Nadia Whittome was among a number of cross-party MPs calling for LGBTQ+ equality in the UK during a debate in the House of Commons on 2 February.

Each of them took the opportunity to reflect on the past, present and future of queer rights given that February marks LGBTQ+ History Month.

Dame Angela Eagle, the Labour representative for Wallasey who was the second-ever MP to come out as lesbian, discussed how trans rights are increasingly under attack and often pitted against the rights of cis women.

“If we start losing LGBT rights, women’s rights will not be far behind,” she explained.

Eagle also referenced the number of hate crimes reaching record highs in England and Wales last year, with a total of 155,841 recorded by police in the year ending March 2022 – an increase of 26% from the previous 12 months.

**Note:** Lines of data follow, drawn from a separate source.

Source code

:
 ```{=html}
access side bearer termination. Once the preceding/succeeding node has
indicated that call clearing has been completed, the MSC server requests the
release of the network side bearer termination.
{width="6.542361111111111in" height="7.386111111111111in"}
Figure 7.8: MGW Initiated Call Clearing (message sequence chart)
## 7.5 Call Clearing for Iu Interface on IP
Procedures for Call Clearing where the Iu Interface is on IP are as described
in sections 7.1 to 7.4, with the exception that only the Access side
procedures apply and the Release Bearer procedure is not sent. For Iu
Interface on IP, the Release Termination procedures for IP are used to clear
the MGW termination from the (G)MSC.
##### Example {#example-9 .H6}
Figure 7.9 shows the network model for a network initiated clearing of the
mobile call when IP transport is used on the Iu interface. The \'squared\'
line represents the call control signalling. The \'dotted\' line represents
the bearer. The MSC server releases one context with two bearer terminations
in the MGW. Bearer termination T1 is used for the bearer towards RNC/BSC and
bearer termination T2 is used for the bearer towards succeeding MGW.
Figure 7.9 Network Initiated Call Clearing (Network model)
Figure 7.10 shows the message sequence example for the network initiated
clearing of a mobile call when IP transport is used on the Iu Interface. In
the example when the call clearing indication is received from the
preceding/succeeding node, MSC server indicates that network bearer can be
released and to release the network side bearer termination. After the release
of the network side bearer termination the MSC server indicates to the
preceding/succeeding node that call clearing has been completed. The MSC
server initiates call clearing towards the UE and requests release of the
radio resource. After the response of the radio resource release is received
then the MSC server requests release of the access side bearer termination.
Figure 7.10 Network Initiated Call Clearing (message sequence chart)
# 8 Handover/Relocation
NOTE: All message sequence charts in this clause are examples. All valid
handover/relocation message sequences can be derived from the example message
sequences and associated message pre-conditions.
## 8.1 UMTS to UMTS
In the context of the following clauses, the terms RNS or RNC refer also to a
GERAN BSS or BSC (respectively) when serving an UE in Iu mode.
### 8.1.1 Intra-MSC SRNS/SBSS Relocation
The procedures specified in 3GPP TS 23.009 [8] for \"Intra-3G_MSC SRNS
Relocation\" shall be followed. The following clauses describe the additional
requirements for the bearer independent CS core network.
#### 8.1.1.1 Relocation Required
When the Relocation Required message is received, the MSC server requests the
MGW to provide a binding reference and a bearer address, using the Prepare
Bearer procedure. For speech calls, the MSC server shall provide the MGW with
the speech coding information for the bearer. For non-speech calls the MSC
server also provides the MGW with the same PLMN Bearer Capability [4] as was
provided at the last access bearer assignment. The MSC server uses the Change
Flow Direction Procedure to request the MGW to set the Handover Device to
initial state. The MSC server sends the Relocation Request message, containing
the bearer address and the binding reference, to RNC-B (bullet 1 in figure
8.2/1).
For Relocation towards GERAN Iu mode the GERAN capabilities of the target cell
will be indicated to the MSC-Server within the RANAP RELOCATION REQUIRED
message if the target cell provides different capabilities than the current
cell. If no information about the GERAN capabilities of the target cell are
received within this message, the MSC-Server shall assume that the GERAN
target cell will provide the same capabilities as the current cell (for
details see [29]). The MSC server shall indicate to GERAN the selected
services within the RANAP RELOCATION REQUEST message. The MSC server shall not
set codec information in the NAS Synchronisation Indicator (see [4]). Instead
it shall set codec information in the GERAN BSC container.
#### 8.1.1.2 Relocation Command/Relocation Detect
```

Offences targeting transgender people rose by 56% from 2020/21, showing the largest proportional increase for any group with a total of 4,355 anti-trans incidents on record.

READ MORE: Hate crimes reach record high in England and Wales as anti-trans offences double

“Some of it, I’m sad to say, has been provoked deliberately by the disgraceful targeting and problematising of transgender people from some members of the government and their enablers in the press.” the politician continued.

“We are currently in the middle of a full-blown hysteria which targets transgender people using many of the same tropes and smears which those of us who lived through the ‘80s remember only too well being used against gay men and lesbians.”

The public is “overwhelmingly compassionate” towards trans people

Elliot Colburn, the Conservative MP for Carshalton and Wallington, echoed this sentiment as he referred to the fact that opinion polls show the British public is “overwhelmingly compassionate” towards trans people.

“There does seem to be a hysteria around trans issues at the moment and often discussions around trans issues have become so blown out of all proportion and so lacking in, actually, any fact that I think we’ve actually lost sight here of what people are attempting to do,” he told the Commons.

After urging his fellow MPs to “be mindful” when discussing the trans+ community, Colburn reflected on the significance of LGBTQ+ History Month.

He continued: “LGBT History Month is important for us not just to reflect on the past, but also to send a message to the LGBT community more widely that they are heard and they are valid and their existence is valid.”

READ MORE: UK government finally announces draft bill to ban ‘conversion therapy’ for all

Chris Bryant, the Labour MP for Rhondda, took his opportunity to speak as a chance to quote the world’s most famous drag queen, RuPaul.

“RuPaul says, ‘If you can’t love yourself, how are you going to love another?’ and it’s true,” he said to support from his peers.

Reflecting on the increasingly frequent debates surrounding gender recognition in the UK following the government’s blocking of Scotland’s Gender Recognition Reform Bill, he added: “If there’s one thing I more strongly than any other about the trans debate we’re having at the moment, is that I don’t think we should be treating it as a medical condition and I don’t think that the allocation of your certificate should be done by a medical practitioner because it makes people leap through a medical loop and implies that what is intrinsic to them is somehow a physical disorder.”

“Our community will never be divided”

Among the last to speak in the debate was Nadia Whittome, the Labour MP for Nottingham East, who gave a passionate speech about LGBTQ+ rights.

“As I stand in Parliament as an openly queer woman, I’m standing on the shoulders of giants,” she began, adding: “Our rights were not just given to us, they were won. Won by people who were rejected by society, ridiculed and demonised by the media and criminalised by governments. Our movement has faced resistance at every step of the way and as the current backlash threatens to rollback the progress we made, we must not give an inch but keep fighting for more.”

She proceeded to give an emotional message of support and solidarity to trans+ people across the country witnessing so-called “debates” about their existence.

“Let me say it clearly, our community will never be divided,” she told her fellow MPs. “There is no LGB without the T. Throughout history, we suffered together, we struggled together, and as we win together, we’ll win for all of us.

“If you’re a trans person growing up in the UK today, it might feel like the whole world is against you. I assure you, there are MPs in here who are on your side.

“We see your struggle for rights and dignity, we’re proud to march with you in the streets and to stand up for you in Parliament. We won’t give up on this fight and believe me when I say, we will win.

“Just like those who came before us defeated Section 28, together we will beat this wave of transphobia and consign oppressive laws to the past.”

A number of other politicians were present for the debate in the House of Commons, including Anneliese Dodds, Olivia Blake, Stephen Doughty and Stuart Andrew.